(Beginning of PROVIDED RECORDS)

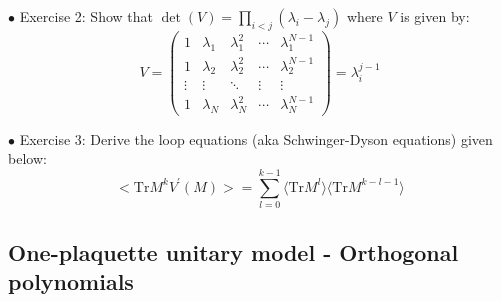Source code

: \documentclass[11pt]{article}
\begin{document}
\vspace{5mm} 
\begin{mdframed}[backgroundcolor=blue!3] 
	\textsc{} 
	$\bullet$ Exercise 2: Show that $\det(V) = \prod_{i<j} (\lambda_i - \lambda_j)$ where $V$ is given by: 
	\begin{equation*}
		V = 
		\begin{pmatrix}
			1 & \lambda_1 & \lambda_{1}^{2} & \cdots & \lambda_{1}^{N-1} \\
			1 & \lambda_2 & \lambda_{2}^{2} & \cdots & \lambda_{2}^{N-1} \\ 
			\vdots  & \vdots  & \ddots & \vdots  & \vdots \\
			1 & \lambda_N & \lambda_{N}^{2} & \cdots & \lambda_{N}^{N-1} 
		\end{pmatrix} = \lambda_{i}^{j-1} 
	\end{equation*}
	
\end{mdframed} 

\begin{mdframed}[backgroundcolor=blue!3] 
	\textsc{} 
	$\bullet$ Exercise 3: Derive the loop equations (aka Schwinger-Dyson equations) given below: \\ 
	\begin{equation}
		\label{eq:LE1} 
		\Big< \mbox{Tr} M^{k} V^{\prime}(M) \Big> = \sum_{l=0}^{k-1} \langle \mbox{Tr} M^{l} \rangle  \langle \mbox{Tr} M^{k-l-1} \rangle
	\end{equation} 
\end{mdframed}

\subsection{One-plaquette unitary model - Orthogonal polynomials} 
\end{document}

(End of PROVIDED RECORDS)

* _DIRECTIONS FOR THIS TASK_
Quote every record above exactly, omitting any pictures they contain.

* _ANSWER BOX_
Source code

: \documentclass[11pt]{article}
\begin{document}
\vspace{5mm} 
\begin{mdframed}[backgroundcolor=blue!3] 
	\textsc{} 
	$\bullet$ Exercise 2: Show that $\det(V) = \prod_{i<j} (\lambda_i - \lambda_j)$ where $V$ is given by: 
	\begin{equation*}
		V = 
		\begin{pmatrix}
			1 & \lambda_1 & \lambda_{1}^{2} & \cdots & \lambda_{1}^{N-1} \\
			1 & \lambda_2 & \lambda_{2}^{2} & \cdots & \lambda_{2}^{N-1} \\ 
			\vdots  & \vdots  & \ddots & \vdots  & \vdots \\
			1 & \lambda_N & \lambda_{N}^{2} & \cdots & \lambda_{N}^{N-1} 
		\end{pmatrix} = \lambda_{i}^{j-1} 
	\end{equation*}
	
\end{mdframed} 

\begin{mdframed}[backgroundcolor=blue!3] 
	\textsc{} 
	$\bullet$ Exercise 3: Derive the loop equations (aka Schwinger-Dyson equations) given below: \\ 
	\begin{equation}
		\label{eq:LE1} 
		\Big< \mbox{Tr} M^{k} V^{\prime}(M) \Big> = \sum_{l=0}^{k-1} \langle \mbox{Tr} M^{l} \rangle  \langle \mbox{Tr} M^{k-l-1} \rangle
	\end{equation} 
\end{mdframed}

\subsection{One-plaquette unitary model - Orthogonal polynomials} 
\end{document}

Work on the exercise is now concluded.